About THE SAVOY KING: CHICK WEBB & THE MUSIC THAT CHANGED AMERICA
The Savoy Ballroom was the home of the amazing Lindy Hop dancers, and the first venue in America where Blacks and Whites could dance and socialize together. Born fatherless and poor, Chick Webb developed spinal tuberculosis and was a hunchbacked dwarf in constant pain, yet he virtually invented modern drumming and built the hottest Swing orchestra of the 1930s - the "house band" of The Savoy Ballroom. Chick was mentored by Duke Ellington, toured with Louis Armstrong, argued with Jelly Roll Morton, jammed with Artie Shaw, discovered and practically adopted Ella Fitzgerald, beat Benny Goodman (with Gene Krupa) and Count Basie (with Billie Holiday) in legendary battle of the bands, befriended Mario Bauzá ("The Father of Afro-Cuban Jazz"), fired R&B pioneer Louis Jordan for trying to steal away Ella, encouraged a struggling Dizzy Gillespie, and helmed the first Black band to host a national radio show . . . all before drumming himself to death at age 30.

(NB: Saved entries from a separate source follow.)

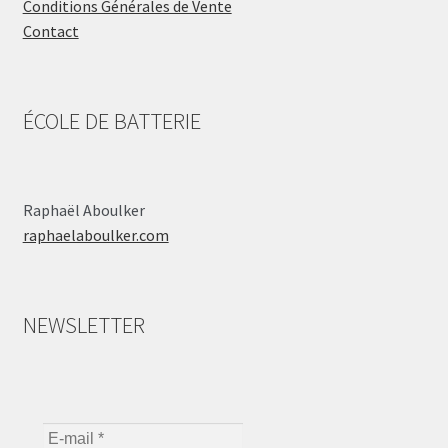
Conditions Générales de Vente
Contact
ÉCOLE DE BATTERIE
Raphaël Aboulker
raphaelaboulker.com
NEWSLETTER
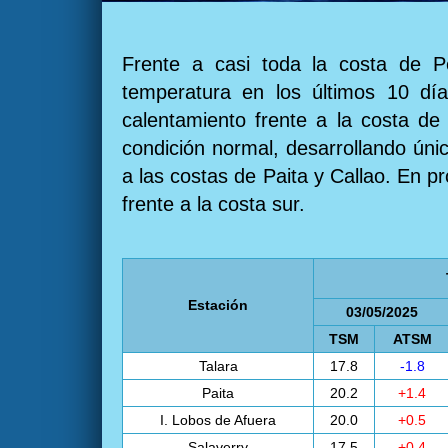
Frente a casi toda la costa de P
temperatura en los últimos 10 día
calentamiento frente a la costa de
condición normal, desarrollando únic
a las costas de Paita y Callao. En p
frente a la costa sur.
Estación
03/05/2025
TSM
ATSM
Talara
17.8
-1.8
Paita
20.2
+1.4
I. Lobos de Afuera
20.0
+0.5
Salaverry
17.5
+0.4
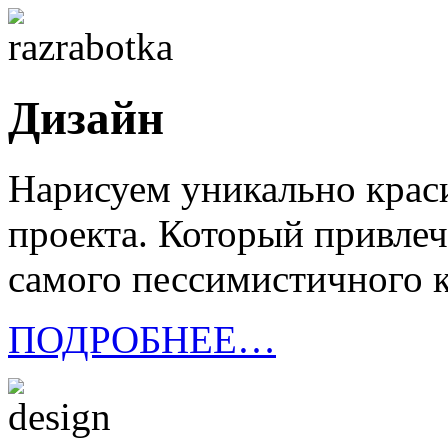
Дизайн
Нарисуем уникально крас
проекта. Который привлеч
самого пессимистичного 
ПОДРОБНЕЕ…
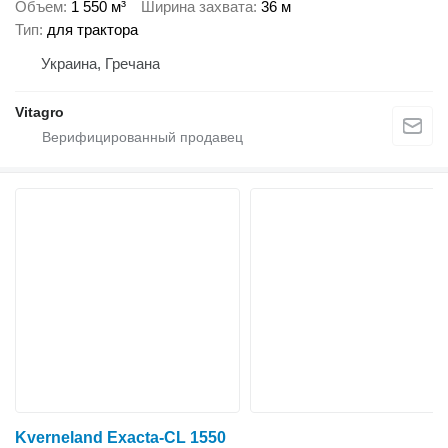
Объем
1 550 м³
Ширина захвата
36 м
Тип
для трактора
Украина, Гречана
Vitagro
Kverneland Exacta-CL 1550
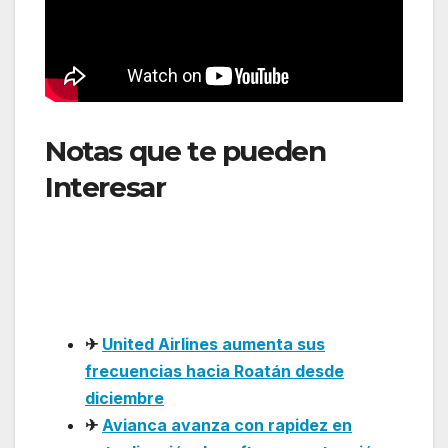
Notas que te pueden
Interesar
: Iberia bate
récord de capacidad en
América Latina este
verano
✈
United Airlines aumenta sus
frecuencias hacia Roatán desde
diciembre
✈
Avianca avanza con rapidez en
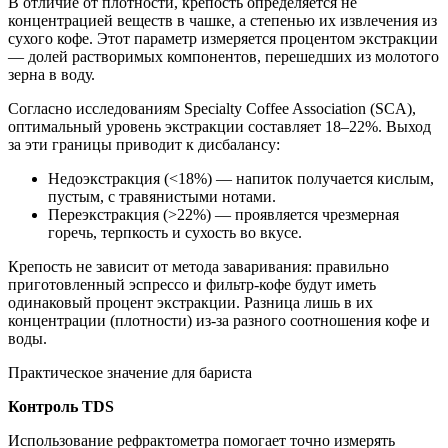
В отличие от плотности, крепость определяется не
концентрацией веществ в чашке, а степенью их извлечения из
сухого кофе. Этот параметр измеряется процентом экстракции
— долей растворимых компонентов, перешедших из молотого
зерна в воду.
Согласно исследованиям Specialty Coffee Association (SCA),
оптимальный уровень экстракции составляет 18–22%. Выход
за эти границы приводит к дисбалансу:
Недоэкстракция (<18%) — напиток получается кислым,
пустым, с травянистыми нотами.
Переэкстракция (>22%) — проявляется чрезмерная
горечь, терпкость и сухость во вкусе.
Крепость не зависит от метода заваривания: правильно
приготовленный эспрессо и фильтр-кофе будут иметь
одинаковый процент экстракции. Разница лишь в их
концентрации (плотности) из-за разного соотношения кофе и
воды.
Практическое значение для бариста
Контроль TDS
Использование рефрактометра помогает точно измерять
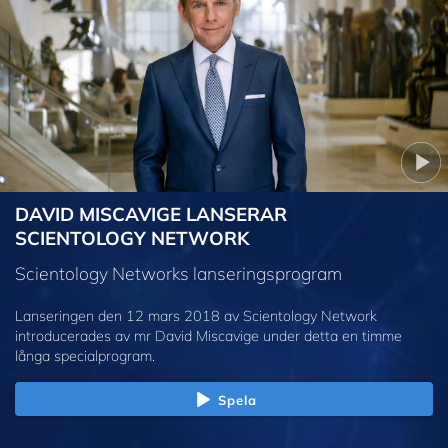
DAVID MISCAVIGE LANSERAR
SCIENTOLOGY NETWORK
Scientology Networks lanseringsprogram
Lanseringen den 12 mars 2018 av Scientology Network
introducerades av mr David Miscavige under detta en timme
långa specialprogram.
Spela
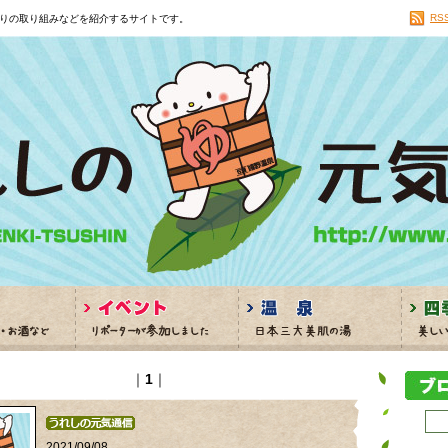
RS
りの取り組みなどを紹介するサイトです。
｜
1
｜
2021/09/08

With Corey Hawkins as the voice of Chick Webb, John Legend as Duke Ellington, and Janet Jackson as Ella Fitzgerald, plus Sunpie Barnes, Rocky Carroll, Billy Crystal, Tyne Daly, Keith David, Andy Garcia, Danny Glover, Jeff Goldblum, Ron Perlman, Billy Porter, Voza Rivers, Eugene Robinson, and Charlie Watts. Featuring interviews, singing and dancing with drumming legends Louie Bellson and Roy Haynes, Swing dance masters Frankie Manning and Norma Miller, trumpeter Joe Wilder, playwright-actress Gertrude Jeannette, Harlem Rens basketball star John Isaacs, Ella's son Ray Brown, Jr., and composer / arranger Van Alexander ("A Tisket, A Tasket”).